[Stored dataset items]

====================

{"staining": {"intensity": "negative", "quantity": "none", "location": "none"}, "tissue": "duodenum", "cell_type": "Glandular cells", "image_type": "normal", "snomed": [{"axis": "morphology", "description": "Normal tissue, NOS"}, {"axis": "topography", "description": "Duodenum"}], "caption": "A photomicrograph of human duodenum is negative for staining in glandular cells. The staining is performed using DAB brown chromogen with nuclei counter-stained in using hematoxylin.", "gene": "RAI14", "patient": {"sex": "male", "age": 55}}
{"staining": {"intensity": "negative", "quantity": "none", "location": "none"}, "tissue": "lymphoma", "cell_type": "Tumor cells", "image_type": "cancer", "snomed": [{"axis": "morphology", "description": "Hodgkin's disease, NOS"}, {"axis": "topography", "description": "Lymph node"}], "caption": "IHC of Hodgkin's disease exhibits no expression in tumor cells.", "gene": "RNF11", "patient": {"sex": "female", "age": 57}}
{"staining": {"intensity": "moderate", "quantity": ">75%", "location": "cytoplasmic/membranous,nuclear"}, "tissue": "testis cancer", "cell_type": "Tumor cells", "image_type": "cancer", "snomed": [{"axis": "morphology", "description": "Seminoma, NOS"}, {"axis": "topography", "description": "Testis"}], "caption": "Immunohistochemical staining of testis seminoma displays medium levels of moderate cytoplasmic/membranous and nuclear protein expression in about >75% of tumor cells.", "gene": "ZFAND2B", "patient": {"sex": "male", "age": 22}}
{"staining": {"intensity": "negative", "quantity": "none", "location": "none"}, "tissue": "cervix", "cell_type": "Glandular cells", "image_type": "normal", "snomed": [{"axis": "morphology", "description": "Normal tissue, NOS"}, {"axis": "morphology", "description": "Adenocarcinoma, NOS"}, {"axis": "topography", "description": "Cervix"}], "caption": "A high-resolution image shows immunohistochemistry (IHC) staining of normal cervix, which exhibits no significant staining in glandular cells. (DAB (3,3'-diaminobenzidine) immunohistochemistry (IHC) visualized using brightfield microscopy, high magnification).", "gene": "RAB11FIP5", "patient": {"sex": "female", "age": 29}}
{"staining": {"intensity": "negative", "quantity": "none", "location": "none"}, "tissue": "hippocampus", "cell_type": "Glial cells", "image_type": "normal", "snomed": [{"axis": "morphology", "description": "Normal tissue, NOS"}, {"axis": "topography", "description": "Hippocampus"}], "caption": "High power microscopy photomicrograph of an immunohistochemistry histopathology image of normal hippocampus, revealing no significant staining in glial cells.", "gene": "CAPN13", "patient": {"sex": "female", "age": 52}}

====================

- [What to do]: The lines from the start of the entries above through the line containing "staining of testis" are the ones to return, please; copy them exactly and include both ends.

- [Exercise result]:
{"staining": {"intensity": "negative", "quantity": "none", "location": "none"}, "tissue": "duodenum", "cell_type": "Glandular cells", "image_type": "normal", "snomed": [{"axis": "morphology", "description": "Normal tissue, NOS"}, {"axis": "topography", "description": "Duodenum"}], "caption": "A photomicrograph of human duodenum is negative for staining in glandular cells. The staining is performed using DAB brown chromogen with nuclei counter-stained in using hematoxylin.", "gene": "RAI14", "patient": {"sex": "male", "age": 55}}
{"staining": {"intensity": "negative", "quantity": "none", "location": "none"}, "tissue": "lymphoma", "cell_type": "Tumor cells", "image_type": "cancer", "snomed": [{"axis": "morphology", "description": "Hodgkin's disease, NOS"}, {"axis": "topography", "description": "Lymph node"}], "caption": "IHC of Hodgkin's disease exhibits no expression in tumor cells.", "gene": "RNF11", "patient": {"sex": "female", "age": 57}}
{"staining": {"intensity": "moderate", "quantity": ">75%", "location": "cytoplasmic/membranous,nuclear"}, "tissue": "testis cancer", "cell_type": "Tumor cells", "image_type": "cancer", "snomed": [{"axis": "morphology", "description": "Seminoma, NOS"}, {"axis": "topography", "description": "Testis"}], "caption": "Immunohistochemical staining of testis seminoma displays medium levels of moderate cytoplasmic/membranous and nuclear protein expression in about >75% of tumor cells.", "gene": "ZFAND2B", "patient": {"sex": "male", "age": 22}}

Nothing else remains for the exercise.